22 ottobre 2019
Aggiornato 02:30
Le proprietà delle foglie di curry

Hai mai provato le foglie di Curry? Curano diabete e ipercolesterolemia

Le foglie della pianta di curry hanno proprietà antiossidanti utili ad abbassare il colesterolo LDL e gli zuccheri nel sangue

Non hai mai sentito parlare del curry in foglie? È molto probabile, considerando che in Occidente quando si parla di curry si pensa subito a una polverina giallo/arancio dal sapore speziato. Le foglie dell’albero di Curry (Murraya Koenigii) invece, sono tutta un’altra cosa, e numerose ricerche ne confermano le proprietà terapeutiche indicate dalla Medicina Ayurvedica da migliaia di anni.

Che cos’è il curry?
Il vero curry tutto può essere salvo quello che siamo abituati a usare. Tale polvere, infatti, è in realtà un Masala termine sanscrito che significa «miscela». In questo caso è una miscela di spezie. Ma non quella che si usa tradizionalmente in India: è infatti un prodotto preparato specificatamente per gli occidentali. Il termine curry viene anche utilizzato per designare alcune varietà di piatti. Ma le foglie di curry, sono una vera e propria specialità, ricchissime di virtù terapeutiche.

  • Approfondimento: Il curry? È un vecchio equivoco
    Si racconta che quando gli inglesi arrivarono per la prima volta in India, chiesero agli abitanti del posto qual era la spezia utilizzata per il piatto che stavano assaporando. Loro risposero «curry» per indicare il tipo di piatto, mentre i britannici pensarono si rifessero alle spezie. E così nacque il primo «misunderstanding» sul curry.
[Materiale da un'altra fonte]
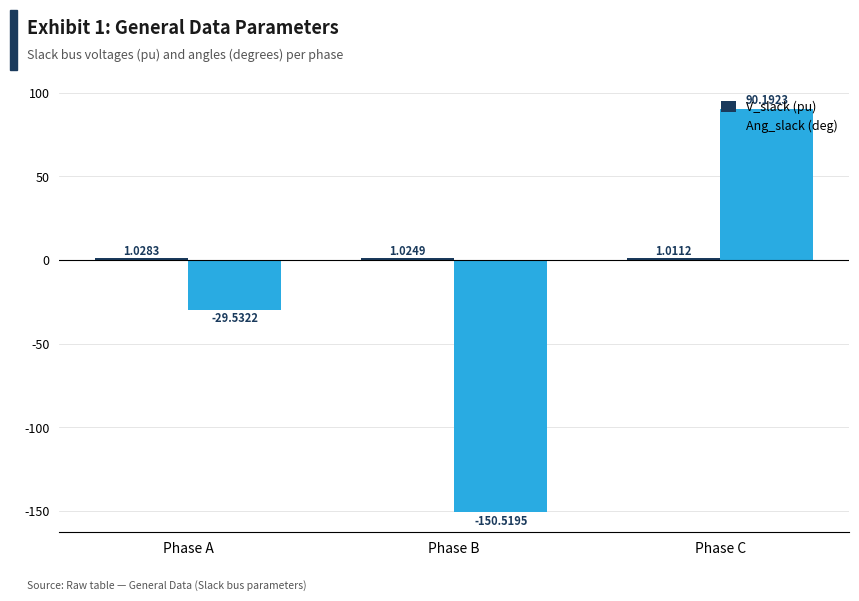

How many data points does each series have?

3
Riduce i livelli di glucosio nel sangue e abbassa il colesterolo
Secondo uno studio pubblicato su The American Journal of Chinese Medicine [1] le foglie di curry riducono i livelli di colesterolo e di glucosio nel sangue. Al termine dello studio – condotto su modello animale – i ricercatori hanno concluso che «le foglie di curry hanno dimostrato di possedere un’importanza clinica nel migliorare la gestione di alti livello di colesterolo e di diabete di tipo 2».

  • Approfondimento: in Medicina Ayurvedica si chiamano Kadi Patta e servono a migliorare i livelli di «pitta» (fuoco e acqua) della persona che le sta assumendo. Per tale motivo viene considerato anche un ottimo digestivo e antinausea.

Un trattamento naturale contro il diabete?
Un ulteriore studio pubblicato sul Pakistan Journal of Pharmaceutical Sciences ritiene che le foglie di curry possano essere considerate un trattamento naturale contro il diabete. Durante la ricerca è stato valutato l’effetto dell’estratto acquoso di foglie di curry e di ulivo in rapporto all’azione di un farmaco tradizionale a base di metformina. Dai risultati è emerso che i due prodotti naturali hanno portato a una significativa diminuzione di colesterolo, trigliceridi e livelli di glucosio rispetto alla metformina.

Come si usano le foglie di curry
Da alcuni anni le foglie di curry si possono trovare con facilità anche in Italia. Se le trovi secche le puoi polverizzare e aggiungerle allo yogurt.

[1] Am J Chin Med. 2006;34(2):279-84. Curry leaf (Murraya koenigii Spreng.) reduces blood cholesterol and glucose levels in ob/ob mice. Xie JT1, Chang WT, Wang CZ, Mehendale SR, Li J, Ambihaipahar R, Ambihaipahar U, Fong HH, Yuan CS.

[2] Pak J Pharm Sci. 2013 Mar;26(2):359-65. Anti-diabetic effect of Murraya koenigii (L) and Olea europaea (L) leaf extracts on streptozotocin induced diabetic rats. El-Amin M1, Virk P, Elobeid MA, Almarhoon ZM, Hassan ZK, Omer SA, Merghani NM, Daghestani MH, Al-Olayan EM.